Après 50 années de production, après quoi courre-t-il encore? « Mon rêve consiste à réaliser la colonne d’air parfaite. » En clair, permettre l’écoulement du flux d’air à l’intérieur de l’instrument avec le minimum de perturbation possible. La forme du cor des Alpes n’étant pas figée, l’artisan la fait évoluer, en quête du son le plus pur.

« Si je ne joue plus désormais, la pratique du cor étant très exigeante, je poursuis inlassablement mes recherches. » Ainsi pas moins de trois formes d’instruments différentes ont-elles vu le jour durant les quatre dernières années. Diamètre des sections, longueur des rallonges, ouverture du pavillon; une modification en apparence mineure peut engendrer des différences significatives au niveau de la sonorité de l’instrument.

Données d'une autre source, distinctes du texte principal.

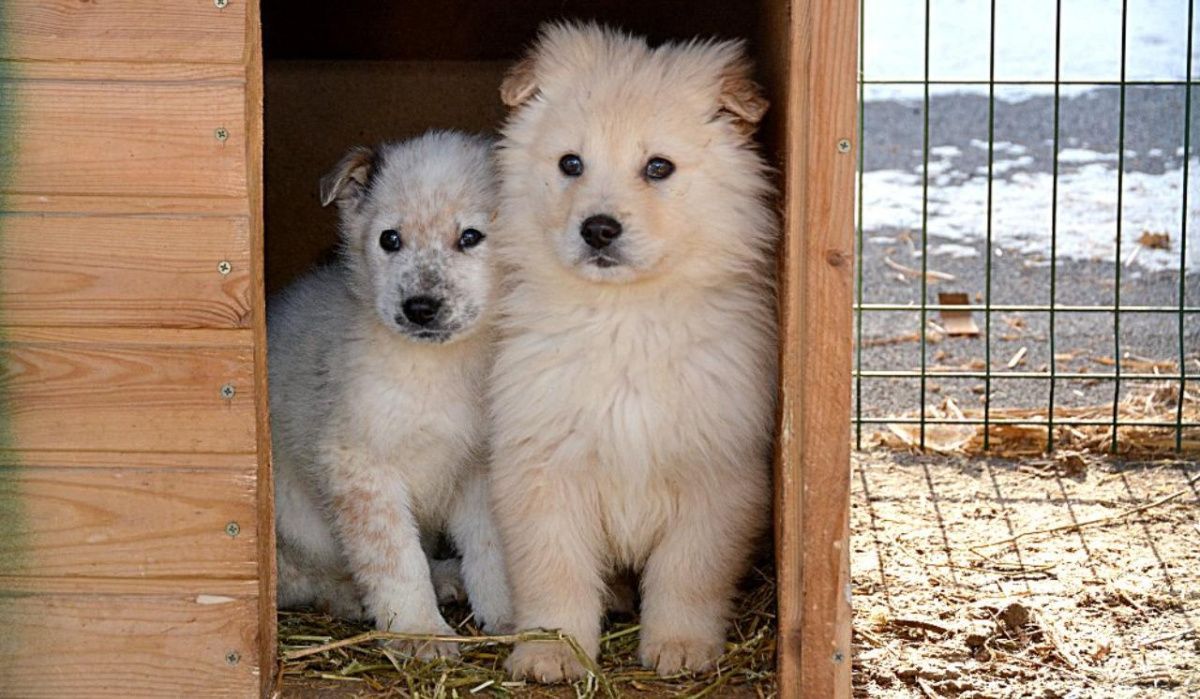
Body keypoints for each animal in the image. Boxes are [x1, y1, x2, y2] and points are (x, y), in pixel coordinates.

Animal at [272, 132, 511, 662]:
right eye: (390, 239)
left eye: (470, 237)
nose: (420, 307)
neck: (436, 371)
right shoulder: (362, 466)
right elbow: (396, 559)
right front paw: (420, 631)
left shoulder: (482, 465)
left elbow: (493, 548)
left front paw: (513, 616)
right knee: (301, 577)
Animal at [487, 23, 777, 686]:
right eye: (570, 163)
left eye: (658, 167)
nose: (598, 229)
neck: (624, 318)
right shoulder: (541, 468)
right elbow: (553, 572)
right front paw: (550, 653)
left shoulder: (717, 475)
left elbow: (689, 573)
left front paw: (681, 647)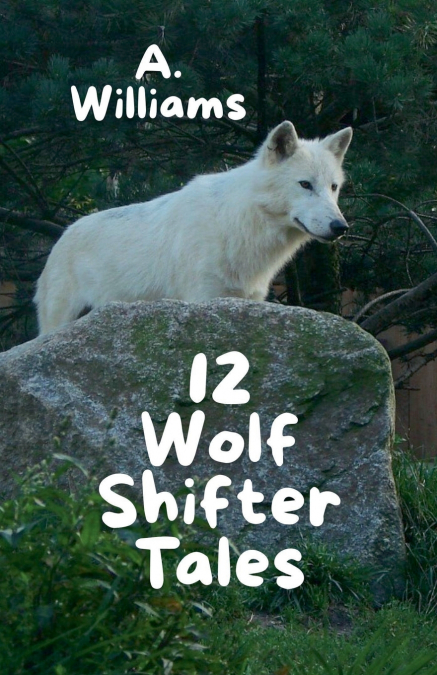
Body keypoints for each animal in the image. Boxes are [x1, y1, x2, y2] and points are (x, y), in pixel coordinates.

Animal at [35, 121, 352, 334]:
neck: (236, 224)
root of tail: (60, 239)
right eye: (305, 184)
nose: (340, 227)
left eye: (333, 187)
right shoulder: (202, 301)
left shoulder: (248, 302)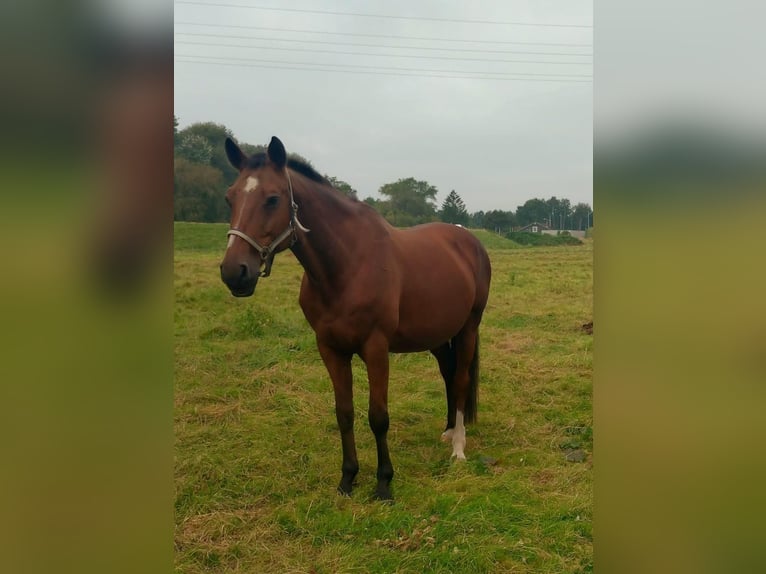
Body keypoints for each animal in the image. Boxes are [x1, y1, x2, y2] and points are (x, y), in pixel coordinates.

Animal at [219, 136, 491, 501]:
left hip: (468, 329)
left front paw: (384, 483)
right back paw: (449, 431)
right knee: (448, 375)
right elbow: (344, 413)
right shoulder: (331, 349)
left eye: (273, 198)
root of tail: (469, 239)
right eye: (230, 197)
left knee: (460, 379)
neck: (346, 264)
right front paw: (348, 478)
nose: (234, 272)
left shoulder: (375, 348)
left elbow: (378, 417)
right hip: (436, 334)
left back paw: (458, 447)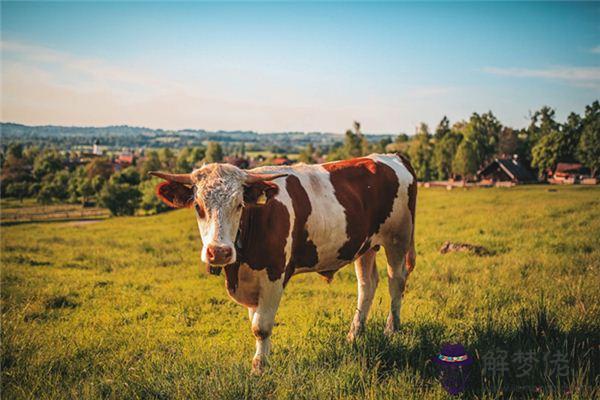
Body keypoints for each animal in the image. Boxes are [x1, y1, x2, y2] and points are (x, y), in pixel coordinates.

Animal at [150, 154, 418, 376]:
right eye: (198, 207)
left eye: (239, 205)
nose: (219, 252)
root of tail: (391, 156)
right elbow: (254, 320)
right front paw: (261, 359)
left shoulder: (274, 275)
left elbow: (261, 327)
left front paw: (259, 368)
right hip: (365, 245)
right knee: (367, 284)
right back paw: (354, 334)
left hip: (398, 238)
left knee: (396, 281)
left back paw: (391, 330)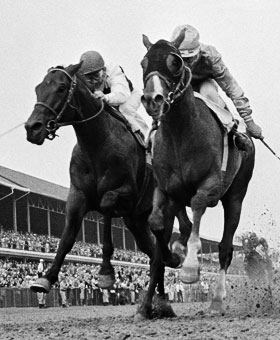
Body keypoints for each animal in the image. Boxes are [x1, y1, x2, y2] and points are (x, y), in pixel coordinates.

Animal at [24, 63, 190, 314]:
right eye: (38, 88)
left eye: (61, 87)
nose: (32, 128)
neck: (97, 144)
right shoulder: (77, 196)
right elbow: (67, 237)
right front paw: (46, 278)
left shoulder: (126, 192)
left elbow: (106, 206)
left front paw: (105, 273)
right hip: (136, 222)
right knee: (154, 255)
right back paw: (159, 303)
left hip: (159, 212)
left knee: (161, 249)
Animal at [137, 30, 255, 318]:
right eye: (143, 63)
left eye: (176, 62)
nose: (152, 99)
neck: (181, 133)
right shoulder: (164, 187)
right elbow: (156, 225)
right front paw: (147, 305)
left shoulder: (210, 183)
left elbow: (199, 204)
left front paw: (190, 267)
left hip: (236, 197)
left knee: (225, 248)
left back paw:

Depuis des décennies, les cors signés Gérald Pot font vibrer des musiciens de tous les continents. De Paris à New York, en passant par Tokyo et Buenos Aires, les instruments du facteur valaisan ont prouvé que leur place dépasse largement le cadre du folklore suisse auquel l’imaginaire collectif les réduit parfois. Encore faut-il que le précieux savoir-faire de l’octogénaire se transmette afin que l’histoire ne s’arrête pas.

« Après plusieurs déconvenues en la matière, je reprends espoir. Depuis quelques mois, deux menuisiers-ébénistes passionnés s’investissent à mes côtés pour apprendre. » Le son du cor artisanal devrait retentir longtemps encore.